By Paul Handley (AFP) – Feb 23, 2011
WASHINGTON — The United States boosted pressure on Iran Wednesday by slapping sanctions on the head of the feared Basij militia and Tehran's prosecutor general for rights abuses during the country's 2009 pro-democracy uprising.
The US Treasury said it had designated Mohammad Reza Naghdi, head of a militia that operates under Iran's Revolutionary Guards, and prosecutor Abbas Jafari Dolatabadi, for involvement in "serious human rights abuses in Iran since the June 2009 disputed presidential election."
"Today's designations highlight the complicity of two Iranian officials in significant human right abuses against the Iranian people," said Treasury official Adam Szubin in a statement.
"Dolatabadi and Naghdi have no place in the international financial system," he said.

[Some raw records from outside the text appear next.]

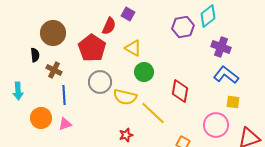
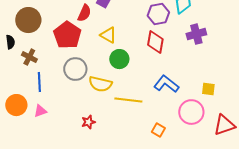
purple cross: (221, 47) -> (196, 34), turned -36
blue L-shape: (226, 75) -> (166, 84), moved
red diamond: (180, 91) -> (155, 42), moved
yellow line: (153, 113) -> (128, 100), turned -36
red star: (126, 135) -> (88, 122), moved

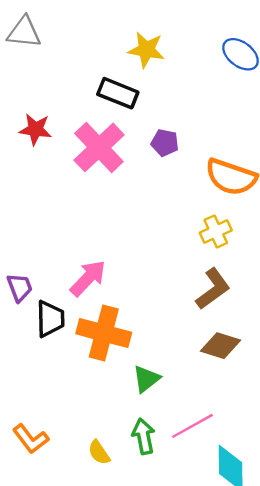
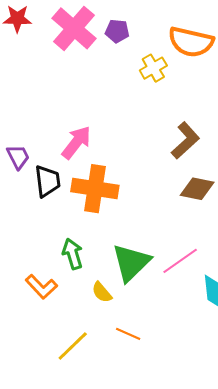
purple pentagon: (165, 143) -> (117, 31), moved
yellow cross: (216, 231) -> (153, 68), moved
green triangle: (146, 379) -> (131, 263), moved, size x1.6
green arrow: (144, 436) -> (73, 254), moved

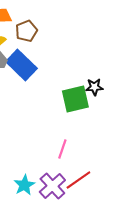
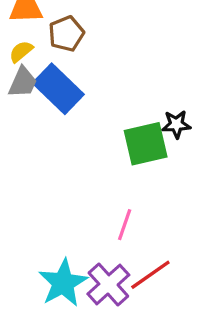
cyan star: (24, 185) -> (63, 283), size x1.4

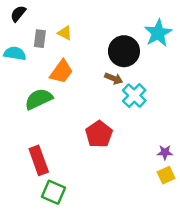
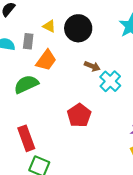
gray rectangle: (40, 39) -> (28, 41), moved
black circle: (124, 51) -> (78, 28), moved

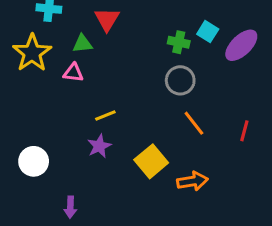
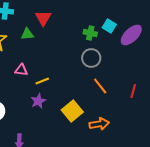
pink triangle: (73, 73) -> (21, 70), moved

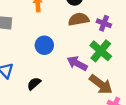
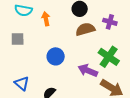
purple cross: (104, 23) -> (110, 22), moved

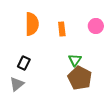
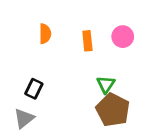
orange semicircle: (32, 24) -> (45, 34), size x0.6
pink circle: (96, 26) -> (123, 37), moved

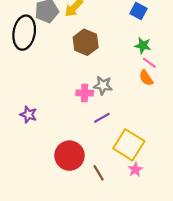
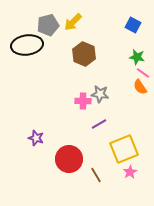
black ellipse: (24, 33) -> (27, 45), turned 72
purple star: (28, 115) -> (36, 138), moved
yellow square: (129, 145) -> (124, 149), turned 36

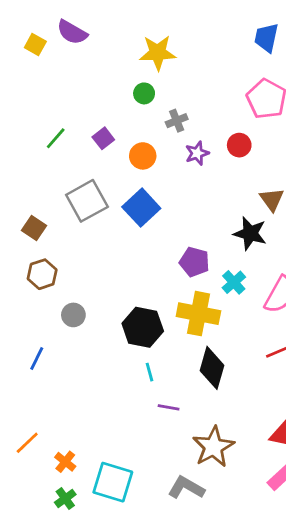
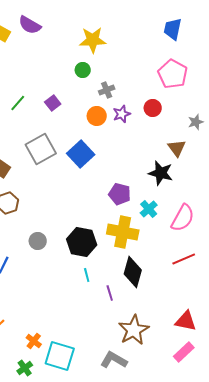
orange circle: (143, 156) -> (97, 116), moved
gray circle: (73, 315) -> (38, 241), moved
purple line: (169, 407) -> (110, 293), moved, turned 63
orange cross: (65, 462) -> (34, 341), moved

The two were especially tied to the violent government crackdown on protests against President Mahmoud Ahmadinejad during a Shiite commemoration on December 27, 2009, which the Treasury said left up to 15 people dead and hundreds under arrest.
The protests saw the most violent clashes with security forces since the initial post-election unrest seven months earlier.
The Treasury said that before becoming Basij head in October 2009, Naghdi was the group's intelligence chief responsible for interrogations of reform leaders and demonstrators at the Kahrizak detention center.
"At least three demonstrators are reported to have died as a result of injuries sustained at the Kahrizak detention center," it said.
Dolatabadi, who became Tehran's prosecutor general in August 2009, was cited for having arrested protest leaders charged under Islamic sharia with "moharebeh" -- acting as enemies of God -- which brings the death penalty.
Those facing the charge were denied due process in their trials, Treasury said.
"His office has also targeted and arrested reformists, human rights activists, and members of the media, as part of a broad crackdown on the political opposition," it added.
The sanctions freeze the two men's assets in the United States or held by any US company. In addition, Americans were prohibited from doing any business with them and they cannot receive visas to visit the United States.
The move was the second against Iran under a US presidential order in September permitting the Treasury to sanction foreign officials for human rights violations.
On September 29, eight ministers, security officials and law officials, including Naghdi's predecessor, were sanctioned.
The two named Wednesday were key figures in the crackdown on pro-democracy advocates over the past year and a half, said Hadi Ghaemi of the International Campaign for Human Rights.
"Dolatabadi is involved in all the prosecutions of all 500 people who have been convicted" for their links to the protests," he said.
"Systematically he has been involved in widespread denial of due process and human rights.... He has been sort of the screw that holds the prosecutions together," including allowing confessions gained via torture to be used as evidence, said Ghaemi.
Naghdi, he added, was behind the role of the Basij militia in the deadly Ashura violence.
The human rights-based sanctions are separate from a long series of Treasury sanctions on Iran linked to its suspected nuclear weapons program.
"A lot of people were focusing on the nuclear problem and ignoring everything else," said Columbia University Iran expert Gary Sick.
"In a way, this (the human rights violations) is a more endemic problem... we have lots of pictures of what the Basij has been doing," he said.
The White House said that more Iranians could be hit with rights-related sanctions "based on events in Iran, and as additional information and evidence becomes available."
"The historic events unfolding in the Middle East underscore the importance of protecting human rights around the world, which all nations have a responsibility to uphold," it said in a statement.
"The people of Iran should be able to express their opinions and their grievances without fear of reprisal from their government ... We will continue to hold accountable those who infringe upon those universal rights."